La situation des autres branches est contrastée. Celle de la branche vieillesse est préoccupante : elle connaît un déficit de 3, 8 milliards d’euros en 2022, principalement du fait des revalorisations des prestations. Ce déficit devrait se dégrader dans le futur, notamment en raison du déficit croissant de la Caisse nationale de retraites des agents des collectivités locales (CNRACL).
Les branches famille et autonomie, si elles conservent des excédents, respectivement de 1, 9 milliard et 0, 2 milliard d’euros, les voient d’ores et déjà se réduire, car la progression de leurs dépenses est plus rapide que celles de leurs recettes. Seule la branche accidents du travail-maladies professionnelles bénéficie d’excédents solides.
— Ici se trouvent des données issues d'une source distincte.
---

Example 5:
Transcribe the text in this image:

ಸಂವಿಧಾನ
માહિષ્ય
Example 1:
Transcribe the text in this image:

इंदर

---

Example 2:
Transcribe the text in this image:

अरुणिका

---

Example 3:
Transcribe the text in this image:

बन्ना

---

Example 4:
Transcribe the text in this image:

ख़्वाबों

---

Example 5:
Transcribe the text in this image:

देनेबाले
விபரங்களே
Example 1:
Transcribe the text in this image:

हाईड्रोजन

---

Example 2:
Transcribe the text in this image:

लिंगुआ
Les comptes de la sécurité sociale sont donc déficitaires, mais certains sont aussi de plus en plus insincères. En effet, l’exercice 2022 a été marqué par le refus de la Cour des comptes de certifier les comptes de la branche maladie et de la Cnaf. Un quart des montants versés au titre de la prime d’activité est ainsi affecté d’erreurs non corrigées neuf mois après leur paiement. La nécessité de mieux lutter contre les abus et contre la fraude sociale, que le Sénat a maintes fois défendue, s’en trouve réaffirmée. En tout état de cause, nous ne pouvons pas donner quitus au Gouvernement de sa gestion dans ces conditions.
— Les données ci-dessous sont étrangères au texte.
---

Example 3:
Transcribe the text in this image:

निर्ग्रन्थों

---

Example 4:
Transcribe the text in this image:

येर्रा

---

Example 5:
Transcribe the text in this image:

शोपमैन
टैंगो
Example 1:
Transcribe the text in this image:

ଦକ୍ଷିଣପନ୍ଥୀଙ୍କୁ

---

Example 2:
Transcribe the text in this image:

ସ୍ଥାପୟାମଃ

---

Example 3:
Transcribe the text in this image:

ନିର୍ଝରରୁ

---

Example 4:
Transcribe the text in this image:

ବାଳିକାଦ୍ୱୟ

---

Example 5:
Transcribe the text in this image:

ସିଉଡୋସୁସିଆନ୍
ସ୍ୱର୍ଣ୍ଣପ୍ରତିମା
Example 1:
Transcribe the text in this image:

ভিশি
Je dirai un mot, pour terminer, sur l’endettement social. En 2022, la dette sociale a atteint un pic inédit de 161, 1 milliards d’euros. Or la diminution programmée des ressources de la Caisse d’amortissement de la dette sociale (Cades), la remontée des taux d’intérêt vers des hauteurs vertigineuses et la probabilité grandissante que de nouveaux passifs soient transférés à la Cades, compte tenu de la dégradation prévisible des comptes sociaux, font craindre un nouveau report de l’horizon d’extinction de la dette sociale, au-delà de 2033.
Le tableau que je vous peins est sombre : des recettes dont la dynamique ne manquera pas de s’épuiser, des dépenses mal maîtrisées en constante augmentation, un solde qui demeure fermement négatif et un endettement social inédit. Dans ces conditions, mes chers collègues, la commission des finances vous invite à rejeter ce projet de loi.